MICE development hits Kinmen

    Country report | Dec 2011/Jan 2012

    By Glenn Smith

    Photo courtesy of Meet Taiwan

    Kinmen, a cluster of islands near China’s Xiamen and governed by Taiwan, could be the final frontier for Taiwan’s MICE industry. In the 1950s, Generalissmo Chiang Kai-shek’s nationalists faced off here against Chairman Mao’s communists. But with the end of hostilities, the troops have left, the beaches are demined, and forts and tunnels are refitted as museums and concert venues.

    For commercial property developers, Kinmen is the last bit of virgin real estate along China’s populous coast.
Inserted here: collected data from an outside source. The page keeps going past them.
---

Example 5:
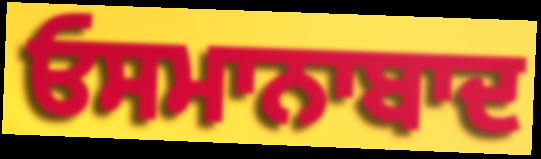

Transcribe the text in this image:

ਓਸਮਾਨਾਬਾਦ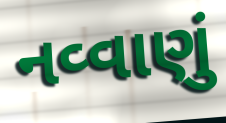
નવ્વાણું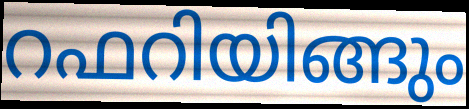
റഫറിയിങ്ങും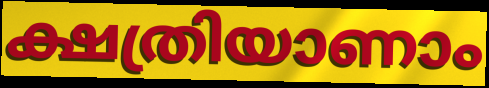
ക്ഷത്രിയാണാം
    Thomas Xiao, CEO of Kinmen County’s Industrial Department and Investment Promotion Committee, said the only available MICE facility is a 300-seat centre at National Quemoy University. But at least two projects will change that.

    The first is already underway and marks the first time a Chinese interest has been allowed to invest in Taiwan’s hotel sector. It is a yet-to-be-named five-star resort spearheaded by Xiamen property developer, Wu Youhua, president of Xiamen Huatian Group. Last May, his subsidiary, Gangaotai Commodity Shopping Co, which operates duty-free stores in Xiamen, formed a joint venture with Kinmen’s Yanming Development and Construction. The new company E. R. Group broke ground on a site beside Kinmen’s Tai Lake last month, and will complete the project within three years.
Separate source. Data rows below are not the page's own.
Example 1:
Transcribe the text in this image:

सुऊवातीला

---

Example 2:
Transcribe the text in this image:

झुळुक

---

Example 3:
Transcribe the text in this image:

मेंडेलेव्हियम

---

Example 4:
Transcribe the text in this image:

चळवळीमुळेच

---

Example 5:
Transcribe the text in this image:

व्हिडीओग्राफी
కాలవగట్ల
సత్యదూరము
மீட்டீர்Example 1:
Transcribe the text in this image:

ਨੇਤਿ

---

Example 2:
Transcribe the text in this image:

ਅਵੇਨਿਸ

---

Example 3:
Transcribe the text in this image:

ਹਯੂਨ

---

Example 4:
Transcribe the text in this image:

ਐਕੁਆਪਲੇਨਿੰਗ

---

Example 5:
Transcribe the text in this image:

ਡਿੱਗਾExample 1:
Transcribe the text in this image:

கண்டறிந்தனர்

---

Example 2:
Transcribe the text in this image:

    The second is being organised under agencies of Xiao and Kinmen County, and is a reconfiguration of Kinmen’s key port, Sheuitou. The Shueitou International Harbor Economic and Trade Park will include an international conference centre and exhibition venue, in addition to a tourist hotel, trade centre, duty-free mall, tourist boat pier and yacht club.

    “We will be looking for investors next year,” said Xiao. “We expect to break ground in 2013 and be finished by 2016.”

    Kinmen is also drawing casino developers. Taiwan’s president Ma Ying-jeou pledged to legalise gambling on the outer islands during his 2008 campaign, and Kinmen county councillor, Tsang-Chiang Chen, is petitioning for a referendum that could make that happen. They are betting on a multipurpose venue, with acres of meeting facilities, to rival the gaming resorts of Singapore and Macau.